Despite hurdles presented by the government shutdown in October, the landscape for Department of Housing and Urban Development senior housing and healthcare lending is looking much brighter, though a crossroads is expected ahead.

The hurdles were not inconsequential, say those in the HUD lending space, as the shutdown on October 1 came just days after the department exhausted its $25 billion in commitment authority for fiscal year 2013. HUD’s backlog suffered slightly as a result. But with the government shutdown now past and new commitment authority pro-rated through the early part of January 2014, those in the lending space say lending under HUD has never been better, especially in light of a queue that reached close to 300 loans earlier this year.

“We have to commend the HUD staff for the preparation they did in anticipating the shutdown,” says Steve Ervin, senior vice president for Berkadia. “The agency kept people around to close loans. We weren’t expecting them to do so.”


During the shutdown period, Berkadia closed seven HUD loans, which Ervin calls “remarkable” under the circumstances.

Commitment authority was restored as a result of the budget deal, which lenders began to see within a week post-shutdown, he says.

“The queue is moving relatively quickly at this point and we hope things operate similarly to this year,” he says. “It might take a month in the queue and underwriting, but closings are not being delayed.”


The progress is being seen as positive, pending any additional budgetary pressures that may come up in January, says Nick Gesue, senior vice president and chief credit officer for Lancaster Pollard.

“Not only are the HUD employees back to work, but they have the third party contractors back on the job, and that has sped things up.

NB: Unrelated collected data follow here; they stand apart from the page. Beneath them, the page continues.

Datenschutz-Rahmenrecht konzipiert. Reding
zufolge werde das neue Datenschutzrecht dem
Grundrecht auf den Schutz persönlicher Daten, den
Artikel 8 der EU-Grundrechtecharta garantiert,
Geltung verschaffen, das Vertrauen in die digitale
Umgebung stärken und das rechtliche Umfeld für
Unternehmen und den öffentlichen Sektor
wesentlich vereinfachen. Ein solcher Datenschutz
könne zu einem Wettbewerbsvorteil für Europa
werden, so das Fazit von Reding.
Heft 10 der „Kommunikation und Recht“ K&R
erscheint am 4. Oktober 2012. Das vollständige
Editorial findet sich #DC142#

According to the last queue data that HUD released on their site, there are fewer deals in the queue now than pre shut down,” Gesue says.

Business is slightly behind, due to the previous challenges faced by HUD, he says.

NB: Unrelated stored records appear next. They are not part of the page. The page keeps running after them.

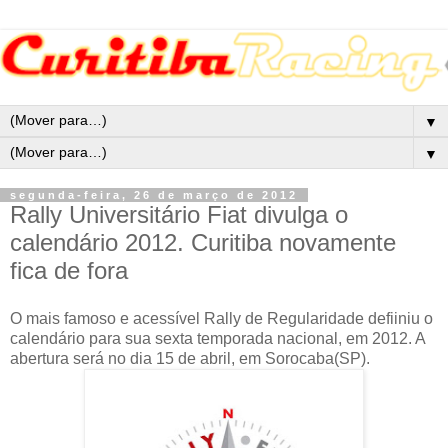
▼
▼
segunda-feira, 26 de março de 2012
Rally Universitário Fiat divulga o
calendário 2012. Curitiba novamente
fica de fora
O mais famoso e acessível Rally de Regularidade defiiniu o
calendário para sua sexta temporada nacional, em 2012. A
abertura será no dia 15 de abril, em Sorocaba(SP).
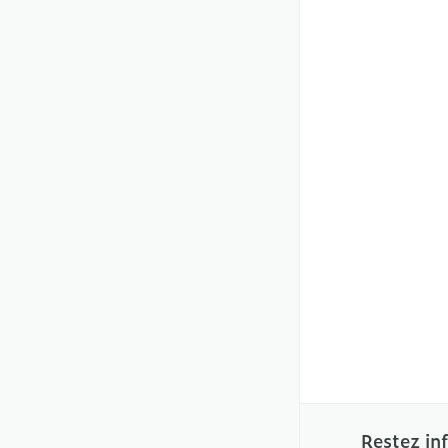
Restez in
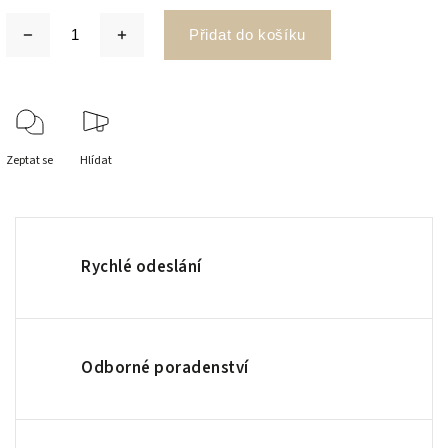
Přidat do košíku
Zeptat se
Hlídat
Rychlé odeslání
Odborné poradenství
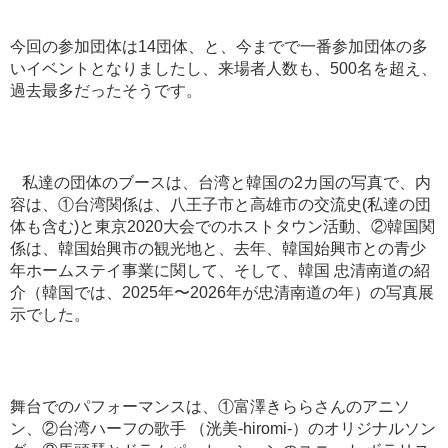
今回の参加団体は14団体、と、今までで一番参加団体の多
いイベントとなりましたし、来場者人数も、500名を超え、
過去最多だったそうです。
私達の団体のブースは、台湾と韓国の2カ国の写真で、内
容は、①台湾関係は、八王子市と高雄市の交流史(私達の団
体も含む)と東京2020大会でのホストタウン活動、②韓国関
係は、韓国始興市の観光地と、去年、韓国始興市との青少
年ホームステイ事業に関して、そして、韓国 忠清南道の紹
介（韓国では、2025年〜2026年が忠清南道の年）の写真展
示でした。
舞台でのパフォーマンスは、①富澤きららさんのアニソ
ン、②台湾ハーフの歌手 （洸美-hiromi-）のオリジナルソン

“We’ve still lost a large chunk of time this year, so business is definitely behind where it should be. However, we’re pleased so far. Hopefully we don’t have to revisit this issue again in January.”

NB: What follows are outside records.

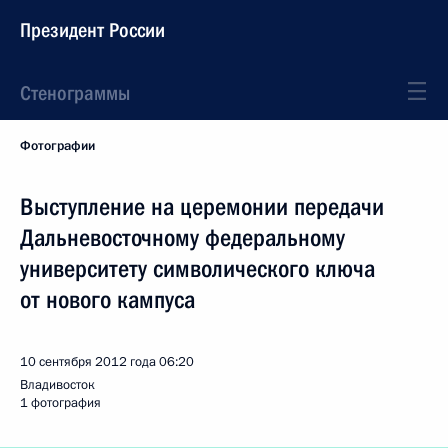
Президент России
Стенограммы
Фотографии
Выступление на церемонии передачи
Дальневосточному федеральному
университету символического ключа
от нового кампуса
10 сентября 2012 года
06:20
Владивосток
1 фотография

The biggest shift within HUD lending that lenders are anticipating currently, and are seeing demand for, is new construction loans, which historically have not comprised a substantial portion of HUD’s healthcare and senior housing loans. Yet HUD lenders say they are seeing an uptick in demand for new construction loans with a race to capitalize on the new opportunities in the market.

“There was an element of new construction discussed during 40% of our conversations over the three days [at the NIC conference], an increase from previous years,” Cambridge Capital Chairman Jeff Davis noted following the early October conference.

While lenders are hesitant to say they are seeing widespread overbuilding, there has been much speculation on whether the Federal Housing Administration will shift resources toward new construction as a result of less demand for Section 232/223(a)(7) refinance transactions from one HUD loan into another HUD loan.

HUD has declined to comment on whether it will pursue more construction lending, but some lenders are seeing strong potential for new opportunity.

“There is significant demand for construction money,” Ervin says. “One of the things HUD really did focus on over summer was clearing queue on the construction side. It has been incredibly focused on getting that construction pipeline moving so people don’t have to wait two to three years to get construction going.”